SEDIMENT CORES
Sediment cores that were drilled from Wyoming's Bighorn Basin and then sectioned for study are shown at a repository at the University of Bremen, Germany. Bianca Maibauer, University of Utah.

Two pulses of massive carbon emissions warmed the Earth by 5 to 8 degrees C almost 56 million years ago, at rates similar to the present day human-induced warming, say researchers from University of Utah and their colleagues.

With size and duration of the emissions similar, the temperature maximum from the period can help give clues to future climate change, they say.

The only difference in the playing fields was that the Earth began much warmer back then than it is today.

While the Earth and most species survived, it took a million years to recover from the episodes when temperatures rose by 5 to 8 degrees Celsius.

"The Paleocene-Eocene thermal maximum has stood out as a striking, but contested, example of how 21st-century-style atmospheric carbon dioxide build-up can affect climate, environments and ecosystems worldwide," says Gabe Bowen, lead author of the study published in the journal Nature Geoscience, an associate professor of geology and geophysics at the University of Utah.

"This new study tightens the link. We can look back in Earth's history and say this is how this world works, and it's totally consistent with the expectation that carbon dioxide change today will be associated with these other sorts of change."

Each pulse of carbon emissions lasted no more than 1,500 years. Atmospheric carbon levels returned to normal within a few thousand years after the first pulse while it took up to 200,000 years for conditions to normalise after the second pulse.

Study co-author Scott Wing, a paleobiologist at the Smithsonian Institution in Washington, says, "This study gives us the best idea yet of how quickly this vast amount of carbon was released at the beginning of the global warming event we call the Paleocene-Eocene thermal maximum. The answer is just a few thousands of years or less. That's important because it means the ancient event happened at a rate more like human-caused global warming than we ever realized."

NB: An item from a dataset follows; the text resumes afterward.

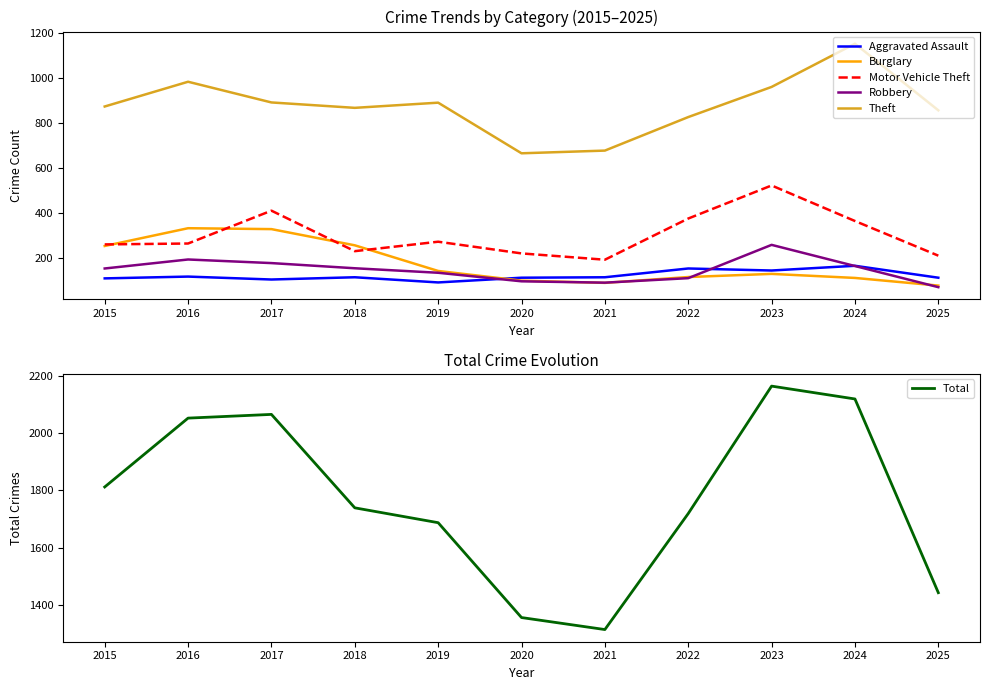

At how many categories does at least one series exceed 2009?

4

Carbonate or limestone nodules in Wyoming sediment cores show the global warming episode 55.5 million to 55.3 million years ago released an annual minimum of 0.9 petagrams (1.98 trillion pounds) of carbon to the atmosphere and probably much more over shorter periods.

Since 1900, human burning of fossil fuels emitted an average of 3 petagrams per year – similar to the rate 55.5 million years ago.

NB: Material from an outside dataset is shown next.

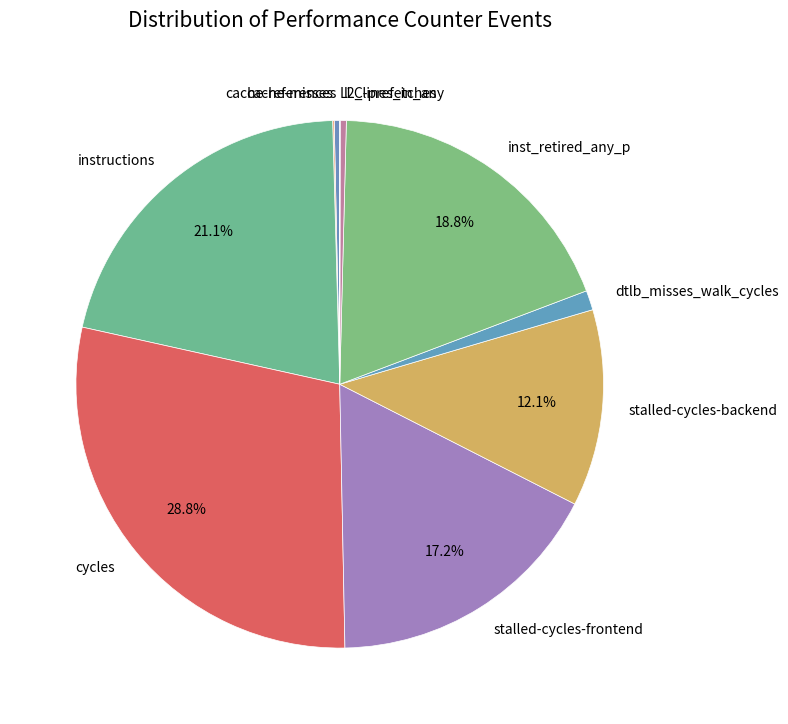

What is the ratio of the value at l2_lines_in_any to the value at dtlb_misses_walk_cycles?

0.3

While the cause of the two warming incidents is uncertain, the team rules out volcanism or melting of seafloor methane as the reason.

Warming oceans or an undersea landslide triggering the melting of frozen methane on the seafloor and subsequent emissions to the atmosphere is suspected to be a reason, as also a massive intrusion of molten rock that heated overlying organic-rich rocks and released a lot of methane.